Well, gals, Clooney’s still free
After seven years and six kids, Mr. & Mrs. Smith are finally getting married—someday. Cynthia Pett-Dante, a spokeswoman for Brad Pitt, confirmed Friday that the actor is engaged to Angelina Jolie. “It’s a promise for the future,” Pett-Dante said, “and the kids are very happy.” Jolie let a killer engagement ring do the talking during an outing with Pitt and son Pax at an art exhibit in L.A. Jeweller Robert Procop said he and Pitt collaborated on the design of the ring, which has a tablet-shaped diamond mounted amid a galaxy of smaller stones.
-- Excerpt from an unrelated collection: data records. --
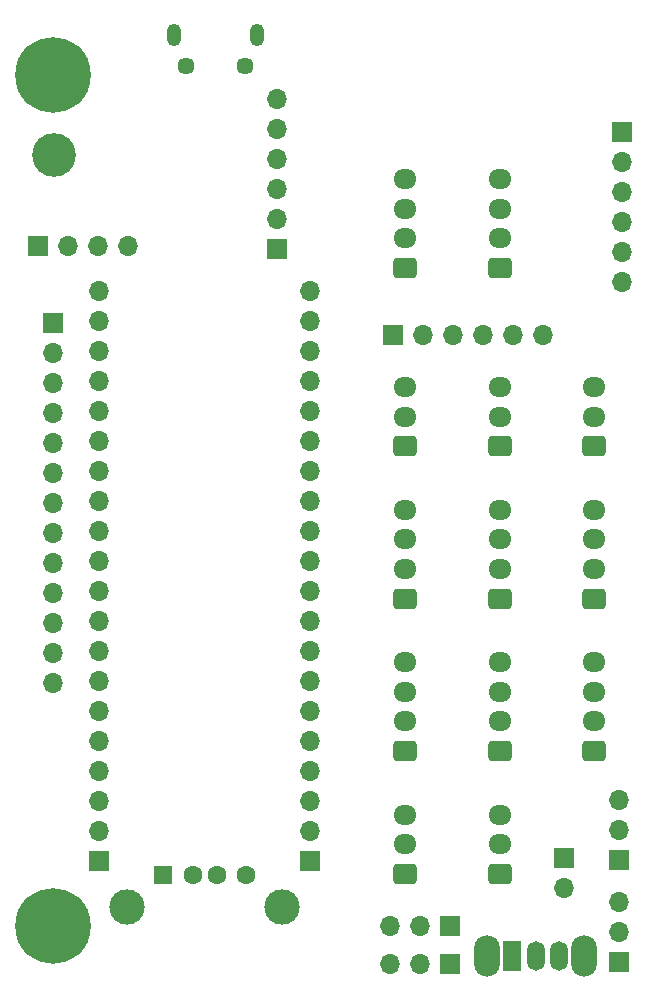
<source format=gbr>
%TF.GenerationSoftware,KiCad,Pcbnew,6.0.11-2627ca5db0~126~ubuntu20.04.1*%
%TF.CreationDate,2023-03-20T13:17:59+01:00*%
%TF.ProjectId,mirte_combination,6d697274-655f-4636-9f6d-62696e617469,rev?*%
%TF.SameCoordinates,Original*%
%TF.FileFunction,Soldermask,Bot*%
%TF.FilePolarity,Negative*%
%FSLAX46Y46*%
G04 Gerber Fmt 4.6, Leading zero omitted, Abs format (unit mm)*
G04 Created by KiCad (PCBNEW 6.0.11-2627ca5db0~126~ubuntu20.04.1) date 2023-03-20 13:17:59*
%MOMM*%
%LPD*%
G01*
G04 APERTURE LIST*
G04 Aperture macros list*
%AMRoundRect*
0 Rectangle with rounded corners*
0 $1 Rounding radius*
0 $2 $3 $4 $5 $6 $7 $8 $9 X,Y pos of 4 corners*
0 Add a 4 corners polygon primitive as box body*
4,1,4,$2,$3,$4,$5,$6,$7,$8,$9,$2,$3,0*
0 Add four circle primitives for the rounded corners*
1,1,$1+$1,$2,$3*
1,1,$1+$1,$4,$5*
1,1,$1+$1,$6,$7*
1,1,$1+$1,$8,$9*
0 Add four rect primitives between the rounded corners*
20,1,$1+$1,$2,$3,$4,$5,0*
20,1,$1+$1,$4,$5,$6,$7,0*
20,1,$1+$1,$6,$7,$8,$9,0*
20,1,$1+$1,$8,$9,$2,$3,0*%
G04 Aperture macros list end*
%ADD10RoundRect,0.250000X0.725000X-0.600000X0.725000X0.600000X-0.725000X0.600000X-0.725000X-0.600000X0*%
%ADD11O,1.950000X1.700000*%
%ADD12C,6.400000*%
%ADD13R,1.700000X1.700000*%
%ADD14O,1.700000X1.700000*%
%ADD15C,3.700000*%
%ADD16O,2.200000X3.500000*%
%ADD17R,1.500000X2.500000*%
%ADD18O,1.500000X2.500000*%
%ADD19C,1.450000*%
%ADD20O,1.200000X1.900000*%
%ADD21R,1.600000X1.500000*%
%ADD22C,1.600000*%
%ADD23C,3.000000*%
G04 APERTURE END LIST*
D10*
%TO.C,J9*%
X134800000Y-122600000D03*
D11*
X134800000Y-120100000D03*
X134800000Y-117600000D03*
%TD*%
D12*
%TO.C,REF\u002A\u002A*%
X105000000Y-127000000D03*
%TD*%
D13*
%TO.C,J4*%
X108871000Y-121500000D03*
D14*
X108871000Y-118960000D03*
X108871000Y-116420000D03*
X108871000Y-113880000D03*
X108871000Y-111340000D03*
X108871000Y-108800000D03*
X108871000Y-106260000D03*
X108871000Y-103720000D03*
X108871000Y-101180000D03*
X108871000Y-98640000D03*
X108871000Y-96100000D03*
X108871000Y-93560000D03*
X108871000Y-91020000D03*
X108871000Y-88480000D03*
X108871000Y-85940000D03*
X108871000Y-83400000D03*
X108871000Y-80860000D03*
X108871000Y-78320000D03*
X108871000Y-75780000D03*
X108871000Y-73240000D03*
%TD*%
D13*
%TO.C,J1*%
X138575000Y-127050000D03*
D14*
X136035000Y-127050000D03*
X133495000Y-127050000D03*
%TD*%
D10*
%TO.C,J14*%
X142800000Y-112200000D03*
D11*
X142800000Y-109700000D03*
X142800000Y-107200000D03*
X142800000Y-104700000D03*
%TD*%
D10*
%TO.C,J10*%
X142800000Y-99300000D03*
D11*
X142800000Y-96800000D03*
X142800000Y-94300000D03*
X142800000Y-91800000D03*
%TD*%
D10*
%TO.C,J12*%
X134800000Y-86400000D03*
D11*
X134800000Y-83900000D03*
X134800000Y-81400000D03*
%TD*%
D10*
%TO.C,J24*%
X142800000Y-71304000D03*
D11*
X142800000Y-68804000D03*
X142800000Y-66304000D03*
X142800000Y-63804000D03*
%TD*%
D13*
%TO.C,J18*%
X153170000Y-59820000D03*
D14*
X153170000Y-62360000D03*
X153170000Y-64900000D03*
X153170000Y-67440000D03*
X153170000Y-69980000D03*
X153170000Y-72520000D03*
%TD*%
D13*
%TO.C,J19*%
X152925000Y-121450000D03*
D14*
X152925000Y-118910000D03*
X152925000Y-116370000D03*
%TD*%
D13*
%TO.C,J2*%
X126701400Y-121500000D03*
D14*
X126701400Y-118960000D03*
X126701400Y-116420000D03*
X126701400Y-113880000D03*
X126701400Y-111340000D03*
X126701400Y-108800000D03*
X126701400Y-106260000D03*
X126701400Y-103720000D03*
X126701400Y-101180000D03*
X126701400Y-98640000D03*
X126701400Y-96100000D03*
X126701400Y-93560000D03*
X126701400Y-91020000D03*
X126701400Y-88480000D03*
X126701400Y-85940000D03*
X126701400Y-83400000D03*
X126701400Y-80860000D03*
X126701400Y-78320000D03*
X126701400Y-75780000D03*
X126701400Y-73240000D03*
%TD*%
D10*
%TO.C,J21*%
X142800000Y-122600000D03*
D11*
X142800000Y-120100000D03*
X142800000Y-117600000D03*
%TD*%
D10*
%TO.C,J7*%
X150800000Y-86400000D03*
D11*
X150800000Y-83900000D03*
X150800000Y-81400000D03*
%TD*%
D13*
%TO.C,J3*%
X138575000Y-130225000D03*
D14*
X136035000Y-130225000D03*
X133495000Y-130225000D03*
%TD*%
D10*
%TO.C,J25*%
X134800000Y-112200000D03*
D11*
X134800000Y-109700000D03*
X134800000Y-107200000D03*
X134800000Y-104700000D03*
%TD*%
D10*
%TO.C,J23*%
X134800000Y-71314000D03*
D11*
X134800000Y-68814000D03*
X134800000Y-66314000D03*
X134800000Y-63814000D03*
%TD*%
D10*
%TO.C,J28*%
X150800000Y-112200000D03*
D11*
X150800000Y-109700000D03*
X150800000Y-107200000D03*
X150800000Y-104700000D03*
%TD*%
D13*
%TO.C,J37*%
X148250000Y-121250000D03*
D14*
X148250000Y-123790000D03*
%TD*%
D10*
%TO.C,J30*%
X150800000Y-99300000D03*
D11*
X150800000Y-96800000D03*
X150800000Y-94300000D03*
X150800000Y-91800000D03*
%TD*%
D13*
%TO.C,J11*%
X105000000Y-76000000D03*
D14*
X105000000Y-78540000D03*
X105000000Y-81080000D03*
X105000000Y-83620000D03*
X105000000Y-86160000D03*
X105000000Y-88700000D03*
X105000000Y-91240000D03*
X105000000Y-93780000D03*
X105000000Y-96320000D03*
X105000000Y-98860000D03*
X105000000Y-101400000D03*
X105000000Y-103940000D03*
X105000000Y-106480000D03*
%TD*%
D10*
%TO.C,J26*%
X142800000Y-86400000D03*
D11*
X142800000Y-83900000D03*
X142800000Y-81400000D03*
%TD*%
D15*
%TO.C,REF\u002A\u002A*%
X105100000Y-61770000D03*
%TD*%
D16*
%TO.C,SW1*%
X141750000Y-129525000D03*
X149950000Y-129525000D03*
D17*
X143850000Y-129525000D03*
D18*
X145850000Y-129525000D03*
X147850000Y-129525000D03*
%TD*%
D13*
%TO.C,J17*%
X133800000Y-77000000D03*
D14*
X136340000Y-77000000D03*
X138880000Y-77000000D03*
X141420000Y-77000000D03*
X143960000Y-77000000D03*
X146500000Y-77000000D03*
%TD*%
D19*
%TO.C,J34*%
X116250000Y-54250000D03*
X121250000Y-54250000D03*
D20*
X122250000Y-51550000D03*
X115250000Y-51550000D03*
%TD*%
D21*
%TO.C,J35*%
X114330000Y-122750000D03*
D22*
X116830000Y-122750000D03*
X118830000Y-122750000D03*
X121330000Y-122750000D03*
D23*
X124400000Y-125460000D03*
X111260000Y-125460000D03*
%TD*%
D12*
%TO.C,REF\u002A\u002A*%
X105000000Y-55000000D03*
%TD*%
D10*
%TO.C,J20*%
X134800000Y-99300000D03*
D11*
X134800000Y-96800000D03*
X134800000Y-94300000D03*
X134800000Y-91800000D03*
%TD*%
D13*
%TO.C,J8*%
X123925000Y-69721400D03*
D14*
X123925000Y-67181400D03*
X123925000Y-64641400D03*
X123925000Y-62101400D03*
X123925000Y-59561400D03*
X123925000Y-57021400D03*
%TD*%
D13*
%TO.C,J33*%
X103700000Y-69475000D03*
D14*
X106240000Y-69475000D03*
X108780000Y-69475000D03*
X111320000Y-69475000D03*
%TD*%
D13*
%TO.C,J27*%
X152925000Y-130100000D03*
D14*
X152925000Y-127560000D03*
X152925000Y-125020000D03*
%TD*%
M02*

</source>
A wedding date hasn’t been set. Considering the ring was a year in the making, there’s apparently no rush. Jolie has said the two fell in love during the 2005 filming of Mr. & Mrs. Smith, in which they play a bored married couple who lead secret lives as assassins.
No place like Homer
Did Smithsonian magazine reveal one of cartoonland’s biggest secrets? It quotes Simpsons creator Matt Groening saying the inspiration for the show’s dysfunctional suburbia came from watching Father Knows Best, set in a town called Springfield. He assumed it was the Springfield south of his hometown of Portland, Ore. “When I grew up, I realized it was just a fictitious name.” There were Springfields all over the U.S. “This will be cool,” he thought as he created his show, “everyone will think it’s their Springfield.” Don’t assume Marge and Homer are Oregonians, Groening said in a clarification. In a Simpson-esque reference to Citizen Kane, he explained, sort of: “I never said Springfield was in Oregon. I said Springfield was the name of my sled.”
Scandal in China
Gu Kailai, once called China’s Jackie Kennedy for her pedigree, glamour and sharp legal mind, may have taken her killer ambitions a step too far. Gu, the wife of Bo Xilai, once a rising government star, is suspected of killing British businessman Neil Heywood. Reuters said Heywood had helped Gu move money offshore last year and threatened to expose her scheme unless he got a larger cut. Both Gu and family employee Zhang Xiaojun are in custody. Bo was dismissed in March as party secretary in the city of Chongqing. Officials said he’s under investigation for “severe violations of discipline.”
This is reality?
They sit on the supreme court of reality TV, and that’s a good gig to have. Britney Spears is reportedly close to joining the judgment panel for X Factor for a cool $15 million. With that, she vaults ahead of Jennifer Lopez, who makes do on $12 million a season for American Idol. Such numbers pale beside the money machine that is Simon Cowell. Forbes estimated his take from the 2009 season of Idol alone was $75 million. Insiders say Spears worries about sharing judging duties with the mercurial Cowell. She wants a guarantee she won’t be bullied.
Meaghan Walker, a member of the Cowichan Tribes of Vancouver Island, is claiming an Aboriginal right to paper Victoria with ads for her housecleaning business. The city is taking Walker and her husband, Charles Champion, a non-Aboriginal, to court to keep her flyers off hydro poles and other sites. Walker told the Times Colonist the city “never stopped being the territory and jurisdiction of the Aboriginal peoples.” The case goes to court July 4.
Well, this is ironic
U.S. Secretary of State Hillary Clinton kicked up her heels to Cuban music Sunday at the Club Havana bar during the summit of the Americas in Cartagena, Colombia, a meeting of 33 nations. Notably, the 34th—Cuba—was only there in spirit due to the U.S.-imposed embargo against the Communist nation.